11A127 And Cradle and All by Jim Davies, 10/1/2011    

Greece is said to be the "cradle of democracy", so justice will be poetic if it proves also to trigger its downfall. For sure, the economic winds are blowing hard enough right now to rock the cradle and perhaps to break the bough.

The idea was not wholly bad, and dates from the 6th Century BC (600 to 500) or 2,600 years ago. Human history prior to then had, since the discovery of fixed agriculture, been scarred by strong central governments but in Athens the power was distributed, and deliberately placed in the hands of many - the people. It was an improvement. It was also fatally marred; the designers rightly saw the dangers of government by one or a few, but failed to grasp that the fundamental problem lies not with the number or kind of people sharing the rule, but with the rule itself. Every human is a self-owner; therefore, nobody has the right to rule him. The same error prevails today among "limited government" advocates.

To rule others is so intoxicating that it took many centuries for other societies to follow the Greek example, but not long after it had taken hold - in 19th Century France, for instance - the major flaws of democracy got noticed. The politician Frédéric Bastiat famously defined democratic government as "the great fiction through which everybody endeavors to live at the expense of everybody else" and so enhanced the perception attributed to Alexander Fraser Tytler that democracy "can only exist until the majority discovers it can vote itself largess out of the public treasury."

That is precisely what today's Greeks have done, since joining the Eurozone. To curry support and votes, their government liberally handed out sinecure jobs and welfare, firstly at taxpayer expense but then, when Euro loans to governments became available, from that seemingly inexhaustible source. The government ran up debts 1.4 times the whole annual product of the country, and nobody believes they can ever be repaid. The democrats of Greece have arranged to vote themselves largess out of the (European) public treasury and now it remains for democracy there to collapse. To repay that debt the government would have to increase taxes (and/or reduce benefits) by around 28% even if the bleeding stopped at once, even if it were allowed ten years, and even if interest were cancelled. The people are not interested in a 28% burden; government employees have already rioted in the streets and are striking, and taxpayers will find a way to combat the vicious, current linking of prop-tax collection to the supply of electric power (which may provide a major business opportunity to vendors of home generators... though probably not on credit.)

So one way or another Greece will default; the only question is how well the EuroPols can disguise the fact. My guess is that the Euro will be devalued by the printing press, so as to impose in effect a tax on everyone else in the Zone, to make good the hole created by the Greeks. Probably Greece will be expelled from the currency union, and so will depart to operate on its Drachma, which will have a low exchange rate with the €. Provided social unrest settles down, it could be a cheap and fascinating place to take vacations during the next decade or so.

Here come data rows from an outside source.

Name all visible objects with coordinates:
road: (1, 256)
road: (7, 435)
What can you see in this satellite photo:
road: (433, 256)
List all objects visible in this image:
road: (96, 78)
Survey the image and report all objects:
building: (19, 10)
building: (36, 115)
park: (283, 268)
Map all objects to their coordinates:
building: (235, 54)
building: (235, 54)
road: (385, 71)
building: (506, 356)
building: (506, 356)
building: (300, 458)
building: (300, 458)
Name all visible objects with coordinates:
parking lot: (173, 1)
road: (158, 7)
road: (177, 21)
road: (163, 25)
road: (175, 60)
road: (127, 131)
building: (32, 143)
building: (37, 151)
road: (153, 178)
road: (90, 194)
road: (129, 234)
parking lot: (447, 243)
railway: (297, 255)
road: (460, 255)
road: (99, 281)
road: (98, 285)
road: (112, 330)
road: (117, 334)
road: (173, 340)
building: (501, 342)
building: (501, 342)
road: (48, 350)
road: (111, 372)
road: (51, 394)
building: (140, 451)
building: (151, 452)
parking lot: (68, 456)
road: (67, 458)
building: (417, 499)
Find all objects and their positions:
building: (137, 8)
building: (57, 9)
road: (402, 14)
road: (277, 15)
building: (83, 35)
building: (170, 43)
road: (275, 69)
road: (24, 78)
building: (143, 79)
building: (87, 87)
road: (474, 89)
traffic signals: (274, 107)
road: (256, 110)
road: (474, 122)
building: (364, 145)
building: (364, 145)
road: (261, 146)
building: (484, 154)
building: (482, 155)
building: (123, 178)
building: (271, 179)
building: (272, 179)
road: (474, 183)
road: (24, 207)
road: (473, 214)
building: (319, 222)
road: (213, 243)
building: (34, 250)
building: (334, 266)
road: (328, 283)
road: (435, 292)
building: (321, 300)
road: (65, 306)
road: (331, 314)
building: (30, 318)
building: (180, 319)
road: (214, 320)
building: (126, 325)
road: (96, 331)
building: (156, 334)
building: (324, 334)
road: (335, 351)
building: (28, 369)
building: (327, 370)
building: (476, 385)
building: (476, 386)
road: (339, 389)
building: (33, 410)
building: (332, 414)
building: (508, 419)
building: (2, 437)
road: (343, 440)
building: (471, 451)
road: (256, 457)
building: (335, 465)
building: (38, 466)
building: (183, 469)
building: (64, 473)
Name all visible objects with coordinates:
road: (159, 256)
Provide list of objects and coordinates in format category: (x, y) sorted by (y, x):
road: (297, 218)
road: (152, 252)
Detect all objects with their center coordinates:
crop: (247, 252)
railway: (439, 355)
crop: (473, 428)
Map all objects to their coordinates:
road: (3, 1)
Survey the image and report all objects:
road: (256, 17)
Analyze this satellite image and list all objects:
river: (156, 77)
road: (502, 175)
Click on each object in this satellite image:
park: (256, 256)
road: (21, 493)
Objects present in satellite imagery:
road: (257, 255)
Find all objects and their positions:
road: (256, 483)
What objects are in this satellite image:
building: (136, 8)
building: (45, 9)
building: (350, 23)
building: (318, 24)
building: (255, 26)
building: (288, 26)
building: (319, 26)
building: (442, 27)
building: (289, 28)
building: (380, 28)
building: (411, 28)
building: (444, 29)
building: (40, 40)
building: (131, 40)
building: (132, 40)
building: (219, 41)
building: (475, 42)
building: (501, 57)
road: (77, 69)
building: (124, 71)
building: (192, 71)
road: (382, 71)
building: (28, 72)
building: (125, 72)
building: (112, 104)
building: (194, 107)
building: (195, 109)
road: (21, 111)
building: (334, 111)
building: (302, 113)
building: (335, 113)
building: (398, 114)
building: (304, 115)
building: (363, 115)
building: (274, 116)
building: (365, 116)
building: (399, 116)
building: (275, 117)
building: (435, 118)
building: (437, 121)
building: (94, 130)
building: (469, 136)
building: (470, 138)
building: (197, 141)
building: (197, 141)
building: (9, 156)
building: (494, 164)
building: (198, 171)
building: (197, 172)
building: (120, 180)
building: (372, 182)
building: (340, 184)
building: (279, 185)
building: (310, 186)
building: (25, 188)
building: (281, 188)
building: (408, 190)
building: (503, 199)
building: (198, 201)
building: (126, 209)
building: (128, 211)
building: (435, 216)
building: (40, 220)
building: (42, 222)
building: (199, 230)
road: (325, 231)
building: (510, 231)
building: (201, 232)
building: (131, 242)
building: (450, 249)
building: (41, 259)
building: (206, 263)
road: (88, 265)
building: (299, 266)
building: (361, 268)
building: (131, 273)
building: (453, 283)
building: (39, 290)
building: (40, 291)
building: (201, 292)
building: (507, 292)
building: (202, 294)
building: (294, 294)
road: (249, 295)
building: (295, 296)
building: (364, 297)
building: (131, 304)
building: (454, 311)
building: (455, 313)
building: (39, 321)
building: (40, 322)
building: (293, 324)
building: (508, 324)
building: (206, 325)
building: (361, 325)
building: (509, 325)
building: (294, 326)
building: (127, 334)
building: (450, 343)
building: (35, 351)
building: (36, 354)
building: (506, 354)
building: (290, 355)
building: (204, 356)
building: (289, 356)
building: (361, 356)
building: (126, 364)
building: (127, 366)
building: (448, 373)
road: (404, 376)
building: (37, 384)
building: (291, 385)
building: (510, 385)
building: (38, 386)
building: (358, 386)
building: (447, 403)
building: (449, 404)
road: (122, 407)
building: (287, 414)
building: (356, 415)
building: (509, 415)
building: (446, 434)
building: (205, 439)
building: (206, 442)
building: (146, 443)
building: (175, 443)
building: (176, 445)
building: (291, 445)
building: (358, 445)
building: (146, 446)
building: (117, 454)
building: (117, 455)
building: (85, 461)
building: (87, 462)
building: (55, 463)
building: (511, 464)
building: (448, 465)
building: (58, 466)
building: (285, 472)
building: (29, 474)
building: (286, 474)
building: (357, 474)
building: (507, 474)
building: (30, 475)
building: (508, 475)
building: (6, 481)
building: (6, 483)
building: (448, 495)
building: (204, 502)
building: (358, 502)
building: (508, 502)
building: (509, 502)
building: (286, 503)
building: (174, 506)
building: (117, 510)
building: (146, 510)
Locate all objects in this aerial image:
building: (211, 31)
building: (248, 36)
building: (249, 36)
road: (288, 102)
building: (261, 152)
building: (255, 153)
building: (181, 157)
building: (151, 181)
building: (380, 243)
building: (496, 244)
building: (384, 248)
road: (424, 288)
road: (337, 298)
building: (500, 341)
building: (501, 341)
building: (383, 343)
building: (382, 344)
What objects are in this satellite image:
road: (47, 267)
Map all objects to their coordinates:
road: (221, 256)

The interesting question is, whether this failure of democracy will be understood for what it is. We can be sure that nobody in government or its puppet media is going to teach that lesson. We can also be sure that students in The On Line Freedom Academy will see it clearly - and the number of those students grows exponentially. The Greek collapse will just add one more proof or illustration to them that everything it conveys is the plain truth.